Abstract

Huntington’s disease is a neurodegenerative disorder characterized by midlife onset, involuntary movements, cognitive decline, and behavioral disturbances. In 1872 George Huntington described a familial form of chorea and named it hereditary chorea. His description, which appeared in the Philadelphia Medical and Surgical Reporter, included all the features considered diagnostic for the disease that now bears his name (1,2). Huntington’s disease is caused by a mutated autosomal dominant gene located on the short arm of chromosome 4. Persons who have a parent with Huntington’s disease have a 50 percent risk of developing the disease themselves. Genetic testing is almost 100 percent sensitive and specific for detecting the abnormal gene. The classic computed tomography finding of flattening of the lateral aspects of the lateral ventricles seen on transverse sections represents atrophic changes in the caudate nuclei and may assist the practitioner in diagnosis. However, the cornerstone of any diagnosis of Huntington’s disease is the patient’s family history (3). A patient with Huntington’s disease may present with neurological or psychiatric symptoms, or both. The movement disorder may begin with simple twitching or jerking or with clumsiness or coordination problems. As the disease progresses, the patient exhibits generalized chorea. The gait may become bizarre, including stuttering or dancing movements compounded by ataxia.
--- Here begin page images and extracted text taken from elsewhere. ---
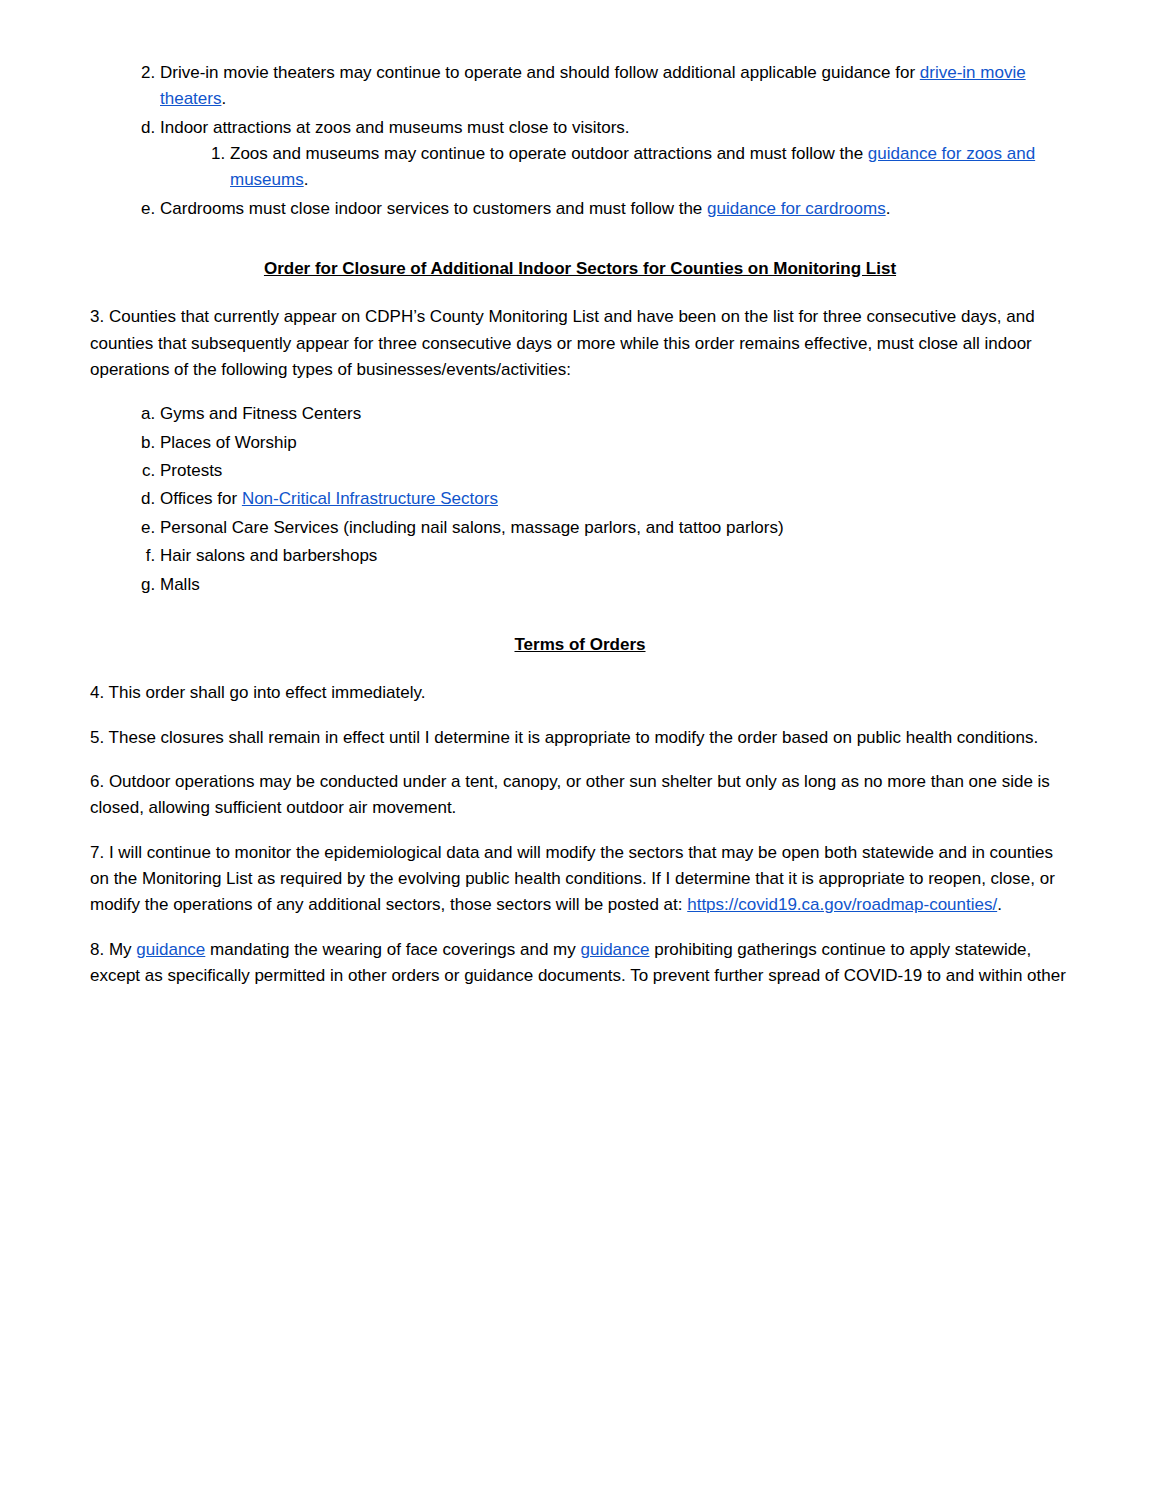Drive-in movie theaters may continue to operate and should follow additional applicable guidance for drive-in movie theaters.
Indoor attractions at zoos and museums must close to visitors.
Zoos and museums may continue to operate outdoor attractions and must follow the guidance for zoos and museums.
Cardrooms must close indoor services to customers and must follow the guidance for cardrooms.
Order for Closure of Additional Indoor Sectors for Counties on Monitoring List
3. Counties that currently appear on CDPH’s County Monitoring List and have been on the list for three consecutive days, and counties that subsequently appear for three consecutive days or more while this order remains effective, must close all indoor operations of the following types of businesses/events/activities:
Gyms and Fitness Centers
Places of Worship
Protests
Offices for Non-Critical Infrastructure Sectors
Personal Care Services (including nail salons, massage parlors, and tattoo parlors)
Hair salons and barbershops
Malls
Terms of Orders
4. This order shall go into effect immediately.
5. These closures shall remain in effect until I determine it is appropriate to modify the order based on public health conditions.
6. Outdoor operations may be conducted under a tent, canopy, or other sun shelter but only as long as no more than one side is closed, allowing sufficient outdoor air movement.
7. I will continue to monitor the epidemiological data and will modify the sectors that may be open both statewide and in counties on the Monitoring List as required by the evolving public health conditions. If I determine that it is appropriate to reopen, close, or modify the operations of any additional sectors, those sectors will be posted at: https://covid19.ca.gov/roadmap-counties/.
8. My guidance mandating the wearing of face coverings and my guidance prohibiting gatherings continue to apply statewide, except as specifically permitted in other orders or guidance documents. To prevent further spread of COVID-19 to and within other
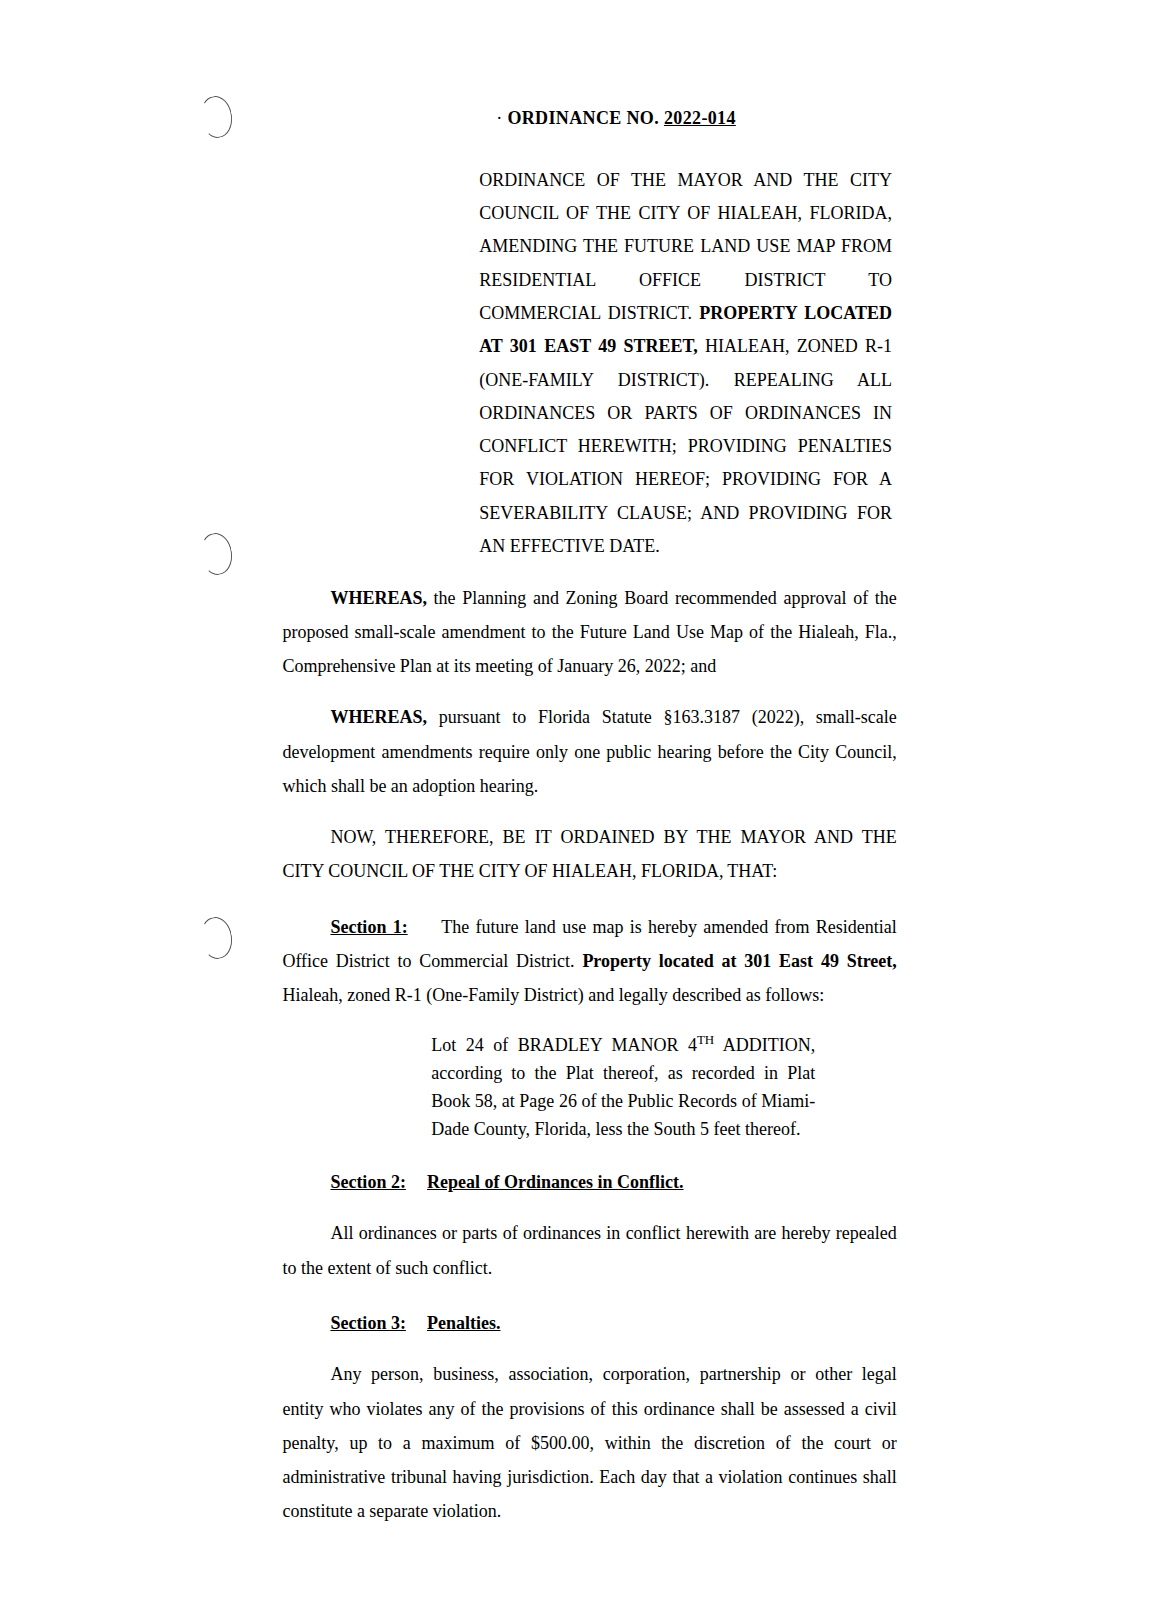· ORDINANCE NO. 2022-014
ORDINANCE OF THE MAYOR AND THE CITY COUNCIL OF THE CITY OF HIALEAH, FLORIDA, AMENDING THE FUTURE LAND USE MAP FROM RESIDENTIAL OFFICE DISTRICT TO COMMERCIAL DISTRICT. PROPERTY LOCATED AT 301 EAST 49 STREET, HIALEAH, ZONED R-1 (ONE-FAMILY DISTRICT). REPEALING ALL ORDINANCES OR PARTS OF ORDINANCES IN CONFLICT HEREWITH; PROVIDING PENALTIES FOR VIOLATION HEREOF; PROVIDING FOR A SEVERABILITY CLAUSE; AND PROVIDING FOR AN EFFECTIVE DATE.
WHEREAS, the Planning and Zoning Board recommended approval of the proposed small-scale amendment to the Future Land Use Map of the Hialeah, Fla., Comprehensive Plan at its meeting of January 26, 2022; and
WHEREAS, pursuant to Florida Statute §163.3187 (2022), small-scale development amendments require only one public hearing before the City Council, which shall be an adoption hearing.
NOW, THEREFORE, BE IT ORDAINED BY THE MAYOR AND THE CITY COUNCIL OF THE CITY OF HIALEAH, FLORIDA, THAT:
Section 1: The future land use map is hereby amended from Residential Office District to Commercial District. Property located at 301 East 49 Street, Hialeah, zoned R-1 (One-Family District) and legally described as follows:
Lot 24 of BRADLEY MANOR 4TH ADDITION, according to the Plat thereof, as recorded in Plat Book 58, at Page 26 of the Public Records of Miami-Dade County, Florida, less the South 5 feet thereof.
Section 2: Repeal of Ordinances in Conflict.
All ordinances or parts of ordinances in conflict herewith are hereby repealed to the extent of such conflict.
Section 3: Penalties.
Any person, business, association, corporation, partnership or other legal entity who violates any of the provisions of this ordinance shall be assessed a civil penalty, up to a maximum of $500.00, within the discretion of the court or administrative tribunal having jurisdiction. Each day that a violation continues shall constitute a separate violation.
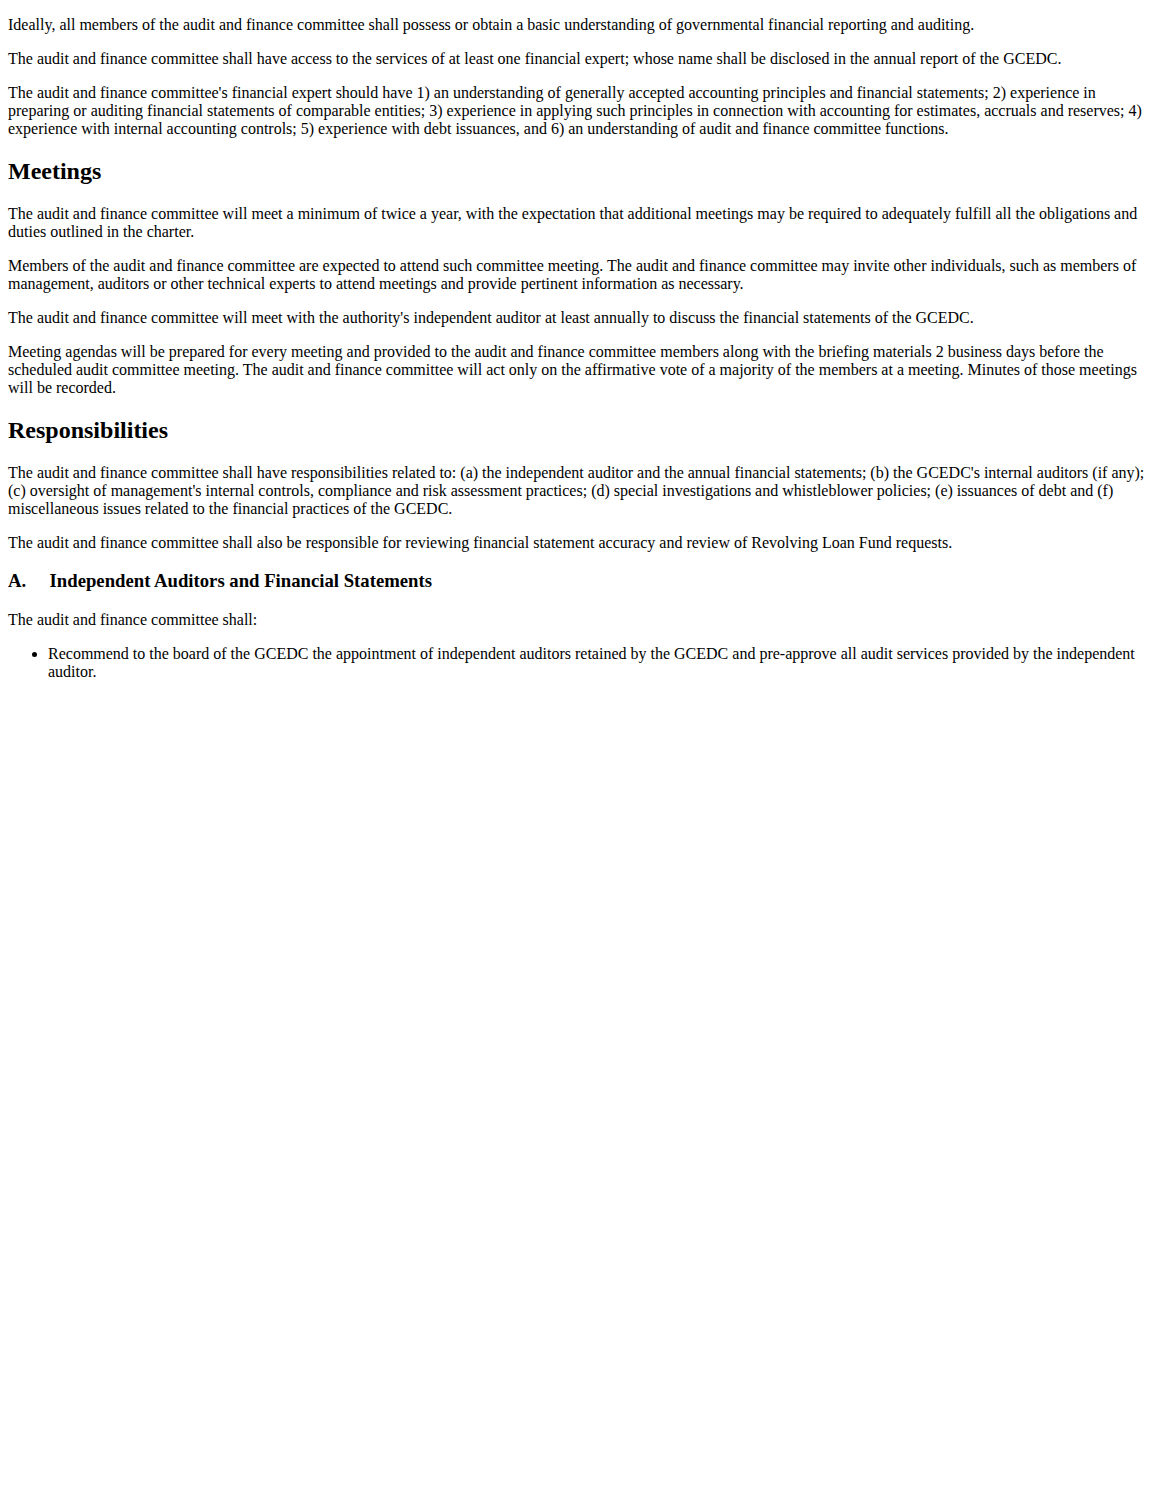Ideally, all members of the audit and finance committee shall possess or obtain a basic understanding of governmental financial reporting and auditing.
The audit and finance committee shall have access to the services of at least one financial expert; whose name shall be disclosed in the annual report of the GCEDC.
The audit and finance committee's financial expert should have 1) an understanding of generally accepted accounting principles and financial statements; 2) experience in preparing or auditing financial statements of comparable entities; 3) experience in applying such principles in connection with accounting for estimates, accruals and reserves; 4) experience with internal accounting controls; 5) experience with debt issuances, and 6) an understanding of audit and finance committee functions.
Meetings
The audit and finance committee will meet a minimum of twice a year, with the expectation that additional meetings may be required to adequately fulfill all the obligations and duties outlined in the charter.
Members of the audit and finance committee are expected to attend such committee meeting. The audit and finance committee may invite other individuals, such as members of management, auditors or other technical experts to attend meetings and provide pertinent information as necessary.
The audit and finance committee will meet with the authority's independent auditor at least annually to discuss the financial statements of the GCEDC.
Meeting agendas will be prepared for every meeting and provided to the audit and finance committee members along with the briefing materials 2 business days before the scheduled audit committee meeting. The audit and finance committee will act only on the affirmative vote of a majority of the members at a meeting. Minutes of those meetings will be recorded.
Responsibilities
The audit and finance committee shall have responsibilities related to: (a) the independent auditor and the annual financial statements; (b) the GCEDC's internal auditors (if any); (c) oversight of management's internal controls, compliance and risk assessment practices; (d) special investigations and whistleblower policies; (e) issuances of debt and (f) miscellaneous issues related to the financial practices of the GCEDC.
The audit and finance committee shall also be responsible for reviewing financial statement accuracy and review of Revolving Loan Fund requests.
A. Independent Auditors and Financial Statements
The audit and finance committee shall:
Recommend to the board of the GCEDC the appointment of independent auditors retained by the GCEDC and pre-approve all audit services provided by the independent auditor.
In addition, frank dementia becomes apparent as the disease advances. Psychiatric signs and symptoms spanning a wide range of disturbances appear among 35 to 73 percent of patients with Huntington’s disease; 30 percent of patients meet DSM criteria for major depression (4,5). Suicide is a common cause of death, occurring at four to six times the rate in the general population. Huntington’s disease usually proves fatal between ten and 20 years after onset because of pneumonia and respiratory compromise with progressing dysphagia, which frequently lead to recurrent aspiration (3,5).